Jumat, 29 Mei 2020 – Hari Biasa Pekan VII Paskah

229

Yohanes 21:15-19

Sesudah sarapan Yesus berkata kepada Simon Petrus: “Simon, anak Yohanes, apakah engkau mengasihi Aku lebih daripada mereka ini?” Jawab Petrus kepada-Nya: “Benar Tuhan, Engkau tahu, bahwa aku mengasihi Engkau.” Kata Yesus kepadanya: “Gembalakanlah domba-domba-Ku.” Kata Yesus pula kepadanya untuk kedua kalinya: “Simon, anak Yohanes, apakah engkau mengasihi Aku?” Jawab Petrus kepada-Nya: “Benar Tuhan, Engkau tahu, bahwa aku mengasihi Engkau.” Kata Yesus kepadanya: “Gembalakanlah domba-domba-Ku.” Kata Yesus kepadanya untuk ketiga kalinya: “Simon, anak Yohanes, apakah engkau mengasihi Aku?” Maka sedih hati Petrus karena Yesus berkata untuk ketiga kalinya: “Apakah engkau mengasihi Aku?” Dan ia berkata kepada-Nya: “Tuhan, Engkau tahu segala sesuatu, Engkau tahu, bahwa aku mengasihi Engkau.” Kata Yesus kepadanya: “Gembalakanlah domba-domba-Ku. Aku berkata kepadamu: Sesungguhnya ketika engkau masih muda engkau mengikat pinggangmu sendiri dan engkau berjalan ke mana saja kaukehendaki, tetapi jika engkau sudah menjadi tua, engkau akan mengulurkan tanganmu dan orang lain akan mengikat engkau dan membawa engkau ke tempat yang tidak kaukehendaki.” Dan hal ini dikatakan-Nya untuk menyatakan bagaimana Petrus akan mati dan memuliakan Allah. Sesudah mengatakan demikian Ia berkata kepada Petrus: “Ikutlah Aku.”

***

Mengasihi seseorang kiranya tidak terlalu sulit jika segala sesuatunya berjalan baik-baik saja. Hari ini Yesus bertanya kepada Petrus sampai tiga kali, “Apakah engkau mengasihi Aku?” Dengan lantang Petrus menjawab bahwa ia mengasihi Yesus lebih dari segala sesuatu.

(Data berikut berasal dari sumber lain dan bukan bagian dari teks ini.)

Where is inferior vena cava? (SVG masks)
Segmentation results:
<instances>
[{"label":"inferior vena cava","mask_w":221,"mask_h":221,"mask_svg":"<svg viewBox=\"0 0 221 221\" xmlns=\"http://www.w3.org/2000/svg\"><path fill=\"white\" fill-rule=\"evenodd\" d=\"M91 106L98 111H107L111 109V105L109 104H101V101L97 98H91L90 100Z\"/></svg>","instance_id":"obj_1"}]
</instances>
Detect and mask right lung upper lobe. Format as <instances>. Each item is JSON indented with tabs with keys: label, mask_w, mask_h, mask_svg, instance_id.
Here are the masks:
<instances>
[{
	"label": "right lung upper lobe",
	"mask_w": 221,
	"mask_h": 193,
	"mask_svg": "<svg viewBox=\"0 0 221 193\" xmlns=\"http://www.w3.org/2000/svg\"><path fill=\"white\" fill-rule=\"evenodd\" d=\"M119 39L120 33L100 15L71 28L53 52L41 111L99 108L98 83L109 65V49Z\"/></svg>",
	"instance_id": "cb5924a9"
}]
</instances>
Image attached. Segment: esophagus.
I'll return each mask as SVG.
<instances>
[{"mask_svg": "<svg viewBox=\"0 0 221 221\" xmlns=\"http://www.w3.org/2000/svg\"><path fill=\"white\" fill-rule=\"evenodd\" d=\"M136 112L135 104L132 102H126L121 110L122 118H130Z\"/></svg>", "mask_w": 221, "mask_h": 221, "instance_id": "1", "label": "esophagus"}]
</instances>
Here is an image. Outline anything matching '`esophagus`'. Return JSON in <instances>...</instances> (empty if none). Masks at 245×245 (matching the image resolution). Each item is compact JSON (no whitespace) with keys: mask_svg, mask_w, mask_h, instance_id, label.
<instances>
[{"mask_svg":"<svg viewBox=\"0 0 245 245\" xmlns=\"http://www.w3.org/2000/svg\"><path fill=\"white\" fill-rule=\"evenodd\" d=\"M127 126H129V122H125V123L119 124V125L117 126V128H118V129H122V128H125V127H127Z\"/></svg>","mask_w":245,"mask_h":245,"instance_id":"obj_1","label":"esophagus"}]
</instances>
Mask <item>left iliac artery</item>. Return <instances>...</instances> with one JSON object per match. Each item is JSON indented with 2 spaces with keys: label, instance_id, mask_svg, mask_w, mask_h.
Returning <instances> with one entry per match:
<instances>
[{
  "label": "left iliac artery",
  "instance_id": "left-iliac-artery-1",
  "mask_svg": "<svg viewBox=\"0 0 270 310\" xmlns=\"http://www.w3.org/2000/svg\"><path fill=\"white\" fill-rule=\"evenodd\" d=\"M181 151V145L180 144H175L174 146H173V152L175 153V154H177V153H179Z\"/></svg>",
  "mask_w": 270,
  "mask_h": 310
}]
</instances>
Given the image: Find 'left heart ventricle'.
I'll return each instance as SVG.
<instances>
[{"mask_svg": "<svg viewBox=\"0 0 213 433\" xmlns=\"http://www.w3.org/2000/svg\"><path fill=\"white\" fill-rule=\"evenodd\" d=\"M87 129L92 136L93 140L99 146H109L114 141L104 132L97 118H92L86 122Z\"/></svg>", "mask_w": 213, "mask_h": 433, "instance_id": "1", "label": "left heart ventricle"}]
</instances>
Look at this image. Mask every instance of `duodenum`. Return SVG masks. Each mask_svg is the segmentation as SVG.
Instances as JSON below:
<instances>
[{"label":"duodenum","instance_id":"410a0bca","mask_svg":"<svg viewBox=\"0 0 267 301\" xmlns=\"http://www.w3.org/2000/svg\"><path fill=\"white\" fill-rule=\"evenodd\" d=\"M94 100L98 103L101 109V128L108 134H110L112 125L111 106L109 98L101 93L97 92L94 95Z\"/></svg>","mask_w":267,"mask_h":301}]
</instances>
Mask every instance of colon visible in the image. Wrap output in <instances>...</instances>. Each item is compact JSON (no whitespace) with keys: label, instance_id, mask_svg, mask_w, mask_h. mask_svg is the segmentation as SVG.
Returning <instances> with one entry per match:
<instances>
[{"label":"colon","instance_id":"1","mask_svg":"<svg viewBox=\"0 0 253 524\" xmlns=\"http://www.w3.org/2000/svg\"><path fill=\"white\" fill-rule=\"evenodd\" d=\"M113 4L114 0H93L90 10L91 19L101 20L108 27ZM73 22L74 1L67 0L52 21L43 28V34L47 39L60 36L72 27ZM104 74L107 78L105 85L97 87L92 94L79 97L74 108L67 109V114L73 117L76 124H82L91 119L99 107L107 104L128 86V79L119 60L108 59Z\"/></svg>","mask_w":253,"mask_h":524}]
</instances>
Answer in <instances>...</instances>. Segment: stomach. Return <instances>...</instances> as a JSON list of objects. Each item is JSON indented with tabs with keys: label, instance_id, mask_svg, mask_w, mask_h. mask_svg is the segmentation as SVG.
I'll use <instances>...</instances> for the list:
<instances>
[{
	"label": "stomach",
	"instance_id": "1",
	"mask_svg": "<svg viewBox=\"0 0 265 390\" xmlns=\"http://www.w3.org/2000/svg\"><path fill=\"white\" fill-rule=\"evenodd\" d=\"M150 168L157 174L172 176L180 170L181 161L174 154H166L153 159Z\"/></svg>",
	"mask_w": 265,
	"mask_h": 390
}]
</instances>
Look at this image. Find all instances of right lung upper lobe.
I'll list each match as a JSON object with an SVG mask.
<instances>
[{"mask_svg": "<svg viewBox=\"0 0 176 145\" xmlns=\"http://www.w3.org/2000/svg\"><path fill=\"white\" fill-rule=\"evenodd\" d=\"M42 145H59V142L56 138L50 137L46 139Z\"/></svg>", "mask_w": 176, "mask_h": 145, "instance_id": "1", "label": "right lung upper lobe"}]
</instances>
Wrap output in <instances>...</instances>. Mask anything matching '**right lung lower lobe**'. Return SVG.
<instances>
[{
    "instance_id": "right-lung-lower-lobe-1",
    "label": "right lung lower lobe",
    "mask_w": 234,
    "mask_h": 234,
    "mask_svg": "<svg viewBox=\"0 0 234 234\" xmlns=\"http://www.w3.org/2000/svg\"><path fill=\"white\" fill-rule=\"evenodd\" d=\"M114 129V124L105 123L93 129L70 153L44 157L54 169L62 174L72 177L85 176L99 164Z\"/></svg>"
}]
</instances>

Kita tahu bahwa Petrus sudah jatuh bangun mengalami banyak hal. Ia bahkan telah menyangkal Yesus sebanyak tiga kali. Semuanya itu menjadi pembelajaran bagi Petrus, sehingga dirinya menjadi sosok yang baru. Ia berubah dan mampu memberi teladan yang luar biasa. Di kemudian hari, Petrus membuktikan bahwa ia tetap mengasihi Yesus bahkan saat dipenjara dan saat terancam kehilangan nyawa. Demikianlah Petrus memberi contoh kepada kita tentang sikap teguh dan setia mengasihi Yesus. Situasi sulit bukan alasan untuk mengendurkan kasih kita terhadap-Nya.

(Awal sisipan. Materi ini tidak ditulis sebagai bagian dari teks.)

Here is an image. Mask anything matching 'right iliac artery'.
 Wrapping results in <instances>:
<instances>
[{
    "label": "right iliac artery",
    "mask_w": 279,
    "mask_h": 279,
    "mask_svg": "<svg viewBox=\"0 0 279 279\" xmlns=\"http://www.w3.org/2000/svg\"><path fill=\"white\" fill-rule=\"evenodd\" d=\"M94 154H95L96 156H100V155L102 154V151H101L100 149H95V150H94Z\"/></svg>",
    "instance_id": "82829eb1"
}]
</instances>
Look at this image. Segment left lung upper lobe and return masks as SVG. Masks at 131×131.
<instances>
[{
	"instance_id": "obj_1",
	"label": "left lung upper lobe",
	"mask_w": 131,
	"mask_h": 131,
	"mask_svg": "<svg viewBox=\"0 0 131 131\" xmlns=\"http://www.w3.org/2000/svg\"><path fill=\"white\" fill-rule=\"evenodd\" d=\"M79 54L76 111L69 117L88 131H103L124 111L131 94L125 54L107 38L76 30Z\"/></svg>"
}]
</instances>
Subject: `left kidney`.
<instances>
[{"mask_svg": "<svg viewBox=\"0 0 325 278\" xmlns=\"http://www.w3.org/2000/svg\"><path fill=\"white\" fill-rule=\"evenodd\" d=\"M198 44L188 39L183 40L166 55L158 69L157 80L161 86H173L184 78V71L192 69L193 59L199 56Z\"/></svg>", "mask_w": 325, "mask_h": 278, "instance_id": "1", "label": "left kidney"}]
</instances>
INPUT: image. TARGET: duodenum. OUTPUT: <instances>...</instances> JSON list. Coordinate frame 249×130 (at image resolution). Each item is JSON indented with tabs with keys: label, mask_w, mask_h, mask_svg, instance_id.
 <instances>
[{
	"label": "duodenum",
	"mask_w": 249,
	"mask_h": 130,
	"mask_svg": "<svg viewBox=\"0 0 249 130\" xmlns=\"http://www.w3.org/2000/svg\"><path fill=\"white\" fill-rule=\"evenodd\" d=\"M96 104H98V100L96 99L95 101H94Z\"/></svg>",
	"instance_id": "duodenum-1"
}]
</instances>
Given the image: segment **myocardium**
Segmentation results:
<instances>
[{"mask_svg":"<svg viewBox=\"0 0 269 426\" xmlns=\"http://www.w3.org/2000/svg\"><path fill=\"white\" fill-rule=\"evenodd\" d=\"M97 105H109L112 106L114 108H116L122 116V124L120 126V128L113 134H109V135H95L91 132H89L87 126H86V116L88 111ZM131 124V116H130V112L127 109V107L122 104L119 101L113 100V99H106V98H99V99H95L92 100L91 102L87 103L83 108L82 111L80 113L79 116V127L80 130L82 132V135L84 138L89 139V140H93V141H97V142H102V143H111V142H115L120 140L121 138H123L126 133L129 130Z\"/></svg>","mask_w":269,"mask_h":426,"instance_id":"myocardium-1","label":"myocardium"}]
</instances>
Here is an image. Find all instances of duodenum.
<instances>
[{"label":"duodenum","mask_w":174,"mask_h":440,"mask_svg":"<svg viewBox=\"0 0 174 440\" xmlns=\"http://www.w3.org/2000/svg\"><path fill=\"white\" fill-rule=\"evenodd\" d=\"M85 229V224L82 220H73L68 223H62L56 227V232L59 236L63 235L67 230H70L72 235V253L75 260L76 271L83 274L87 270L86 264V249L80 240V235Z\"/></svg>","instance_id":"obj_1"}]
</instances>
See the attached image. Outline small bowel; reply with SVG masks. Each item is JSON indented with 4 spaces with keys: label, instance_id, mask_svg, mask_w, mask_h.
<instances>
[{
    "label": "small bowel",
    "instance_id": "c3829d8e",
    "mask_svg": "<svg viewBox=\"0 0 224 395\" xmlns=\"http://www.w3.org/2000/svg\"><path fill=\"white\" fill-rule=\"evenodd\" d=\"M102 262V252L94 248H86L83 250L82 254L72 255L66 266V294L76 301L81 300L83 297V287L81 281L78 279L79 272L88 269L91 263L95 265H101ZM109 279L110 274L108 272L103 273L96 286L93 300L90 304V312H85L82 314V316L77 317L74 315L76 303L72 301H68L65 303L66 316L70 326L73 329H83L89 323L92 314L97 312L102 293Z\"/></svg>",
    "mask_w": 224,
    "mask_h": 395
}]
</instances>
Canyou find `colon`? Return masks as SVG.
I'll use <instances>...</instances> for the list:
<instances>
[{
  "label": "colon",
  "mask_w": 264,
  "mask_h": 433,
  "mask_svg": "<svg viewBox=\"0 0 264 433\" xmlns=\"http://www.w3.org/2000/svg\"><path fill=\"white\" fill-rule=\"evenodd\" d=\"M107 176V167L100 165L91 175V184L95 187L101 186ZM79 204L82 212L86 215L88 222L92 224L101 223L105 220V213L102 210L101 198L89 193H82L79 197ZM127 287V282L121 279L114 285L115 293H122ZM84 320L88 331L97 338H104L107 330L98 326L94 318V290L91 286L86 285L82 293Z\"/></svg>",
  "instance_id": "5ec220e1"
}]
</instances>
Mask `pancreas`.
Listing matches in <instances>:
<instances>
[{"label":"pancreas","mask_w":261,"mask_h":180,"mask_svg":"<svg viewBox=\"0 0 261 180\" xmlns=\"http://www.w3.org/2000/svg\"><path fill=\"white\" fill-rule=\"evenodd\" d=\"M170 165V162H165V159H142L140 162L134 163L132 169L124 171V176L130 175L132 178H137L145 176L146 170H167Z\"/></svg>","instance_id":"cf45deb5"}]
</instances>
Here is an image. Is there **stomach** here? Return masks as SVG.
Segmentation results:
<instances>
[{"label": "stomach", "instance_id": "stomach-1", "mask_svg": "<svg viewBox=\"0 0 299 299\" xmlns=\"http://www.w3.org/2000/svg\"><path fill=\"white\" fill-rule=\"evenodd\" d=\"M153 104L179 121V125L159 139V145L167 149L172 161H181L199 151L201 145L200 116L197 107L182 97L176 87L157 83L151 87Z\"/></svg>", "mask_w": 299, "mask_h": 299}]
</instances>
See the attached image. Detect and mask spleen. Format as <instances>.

Kasih terhadap Yesus tidak menuntut kita untuk melakukan hal-hal yang spektakuler. Yang terpenting adalah niat dan kehendak diri. Berdoa tekun setiap hari adalah contoh yang paling mudah. Selain itu, senantiasa memaafkan mereka yang bersalah juga merupakan bentuk mengasihi Yesus. Ajaran kasih yang diwartakan Yesus mengajak kita untuk memulai segala sesuatu dengan kesetiaan, yakni setia pada hal-hal yang kecil. Sebelum kita bergerak mengasihi orang lain, keyakinan dikasihi oleh Tuhan haruslah menjadi fondasi dalam diri kita.

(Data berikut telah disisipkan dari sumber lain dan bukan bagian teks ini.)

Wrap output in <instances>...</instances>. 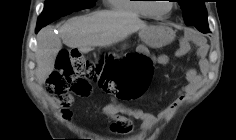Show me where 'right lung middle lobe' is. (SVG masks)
<instances>
[{
  "instance_id": "1",
  "label": "right lung middle lobe",
  "mask_w": 236,
  "mask_h": 140,
  "mask_svg": "<svg viewBox=\"0 0 236 140\" xmlns=\"http://www.w3.org/2000/svg\"><path fill=\"white\" fill-rule=\"evenodd\" d=\"M95 5V0H46L44 10L38 18L37 27L42 28L62 16Z\"/></svg>"
}]
</instances>
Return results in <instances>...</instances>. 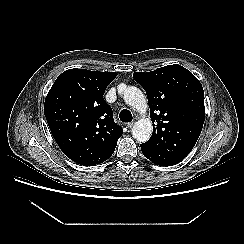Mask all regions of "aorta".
Returning <instances> with one entry per match:
<instances>
[{
	"instance_id": "aorta-1",
	"label": "aorta",
	"mask_w": 244,
	"mask_h": 244,
	"mask_svg": "<svg viewBox=\"0 0 244 244\" xmlns=\"http://www.w3.org/2000/svg\"><path fill=\"white\" fill-rule=\"evenodd\" d=\"M123 88V99L127 105L134 108L140 113H144L147 110V101L140 89L134 86L120 85L119 90ZM152 122L149 118L139 119L132 128L133 138L140 142L144 143L149 140L152 135Z\"/></svg>"
}]
</instances>
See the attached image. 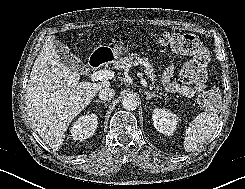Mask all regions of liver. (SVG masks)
Masks as SVG:
<instances>
[{
	"mask_svg": "<svg viewBox=\"0 0 245 189\" xmlns=\"http://www.w3.org/2000/svg\"><path fill=\"white\" fill-rule=\"evenodd\" d=\"M49 36L39 52L26 89V106L33 127L52 149L58 150L73 119L110 82H79L80 74L68 68Z\"/></svg>",
	"mask_w": 245,
	"mask_h": 189,
	"instance_id": "liver-1",
	"label": "liver"
}]
</instances>
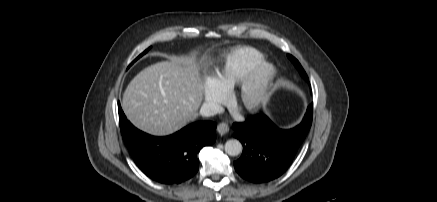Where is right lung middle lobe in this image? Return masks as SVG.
I'll return each mask as SVG.
<instances>
[{
  "label": "right lung middle lobe",
  "mask_w": 437,
  "mask_h": 202,
  "mask_svg": "<svg viewBox=\"0 0 437 202\" xmlns=\"http://www.w3.org/2000/svg\"><path fill=\"white\" fill-rule=\"evenodd\" d=\"M150 48H148L147 50H145L142 54H140L133 62H135L137 59H139L141 56H143L145 53L148 52Z\"/></svg>",
  "instance_id": "dd1d6c3e"
}]
</instances>
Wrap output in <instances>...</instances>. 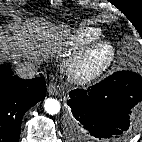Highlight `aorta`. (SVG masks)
Returning a JSON list of instances; mask_svg holds the SVG:
<instances>
[{"label": "aorta", "mask_w": 142, "mask_h": 142, "mask_svg": "<svg viewBox=\"0 0 142 142\" xmlns=\"http://www.w3.org/2000/svg\"><path fill=\"white\" fill-rule=\"evenodd\" d=\"M44 109L50 115L57 114L60 111V103L56 99L48 98L45 100Z\"/></svg>", "instance_id": "obj_1"}]
</instances>
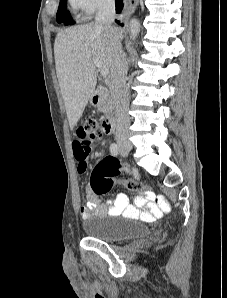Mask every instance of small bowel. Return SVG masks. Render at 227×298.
<instances>
[{
  "instance_id": "1",
  "label": "small bowel",
  "mask_w": 227,
  "mask_h": 298,
  "mask_svg": "<svg viewBox=\"0 0 227 298\" xmlns=\"http://www.w3.org/2000/svg\"><path fill=\"white\" fill-rule=\"evenodd\" d=\"M70 144H72L74 151L72 157L77 160V171L79 174H84L87 169V157L90 155V151H93L94 142H81V139H70ZM156 197L152 191L146 190L140 191V194L135 198L134 204L130 203L124 193H118L114 199L101 202L98 195L89 189L87 191V201L80 208V217L87 220L94 215H122L127 218L151 221L160 217L163 211L169 209L167 204L161 209L155 203ZM140 207H143V209L140 210Z\"/></svg>"
}]
</instances>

Mengasihi Yesus berarti menyadari bahwa kita sudah dikasihi oleh-Nya terlebih dahulu. Jika kita tidak menyadari hal itu, ada kecenderungan tindakan kasih yang kita lakukan bagi orang lain akan ternoda. Artinya, kita melakukan itu bukan karena sungguh-sungguh mengasihi Yesus, melainkan karena ingin diapresiasi, dipuji, atau diberi imbalan.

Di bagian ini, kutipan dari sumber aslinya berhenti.